If you are a person with an interest in free enterprise, you may have asked yourself how the tianguis works. Who are those people who set themselves up for business in a different place every day, and where do they come from?
The men and women (whole families, really) who make up these open-air markets on any day are part of a loosely organized, informal commercial association. Each market has its own leader who is responsible for assigning each vendor his position on the street and who secures the necessary permission from the local government for setting up the market in the public thoroughfare. Often, this “permission” consists only of an understanding between parties, and rarely involves any formal paperwork. These informal chiefs are also in charge or regulating trash control. Local government usually sends a garbage truck to collect refuse at the end of the day when vendors have packed and moved on.
The owners of each stand pay their leader a daily quota for the privilege of doing business with the group. The amount varies according to the location of the stall within the tianguis itself, and the kind of neighborhood where it is situated.
The quality of products also varies according to region. Housewives in prosperous areas can select from blushing Georgia peaches, fresh broccoli and plump kiwi, while señoras in less prosperous areas are limited to seasonal domestic fruit, tangerines and melons, and traditional produce like nopales (cactus), green tomatillos and chili peppers. Of course, the quality of the produce will vary; places with apparent low purchasing power are offered dirt cheap, but sometimes somewhat tired goods.
Vendors that cater to the upper crust may offer delicate lace lingerie, fine perfumes and Reebok sneakers, while inner-city merchants deal in more utilitarian wares; enameled cookware, sturdy black school shoes and an infinite selection of knitware for infants.
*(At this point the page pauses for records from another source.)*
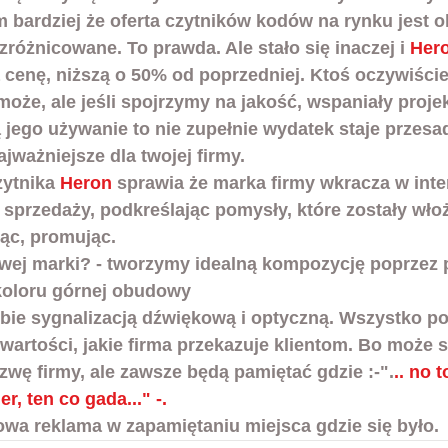
m bardziej że oferta czytników kodów na rynku jest ol
zróżnicowane. To prawda. Ale stało się inaczej i 
Her
cenę, niższą o 50% od poprzedniej. Ktoś oczywiście 
że, ale jeśli spojrzymy na jakość, wspaniały projekt
ą jego używanie to nie zupełnie wydatek staje przesa
ajważniejsze dla twojej firmy.
zytnika 
Heron
 sprawia że marka firmy wkracza w inte
 sprzedaży, podkreślając pomysły, które zostały wło
jąc, promując.
wej marki? - tworzymy idealną kompozycję poprzez 
koloru górnej obudowy
ebie sygnalizacją dźwiękową i optyczną. Wszystko po 
artości, jakie firma przekazuje klientom. Bo może si
zwę firmy, ale zawsze będą pamiętać gdzie :-".
.. no 
r, ten co gada..." -.
owa reklama w zapamiętaniu miejsca gdzie się było.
Where these products come from and how they get to your local street market is a tribute to personal initiative. Vendors of produce and food items are up far before dawn, scouring the wholesale warehouse districts, looking for bargains. Getting products to the marketplace is not always easy, either. Luckier families load up the family car or pickup, but humbler merchants are forced to cart their wares home by taxi, bus or a hired truck; a few hardy souls cart their goods to and from the market in bicycle-driven carts, transporting the children on board for good measure.
The newcomer to Mexico can hardly ignore this unique blend of pre-Colombian tradition and modern day practicality. A short trip to the tianguis is a cram course in the history and culture of Mexico. There are Sears and Walmarts galore in the world, but only in Mexico can you enjoy a shopping experience that mirrors the drama and color of life itself.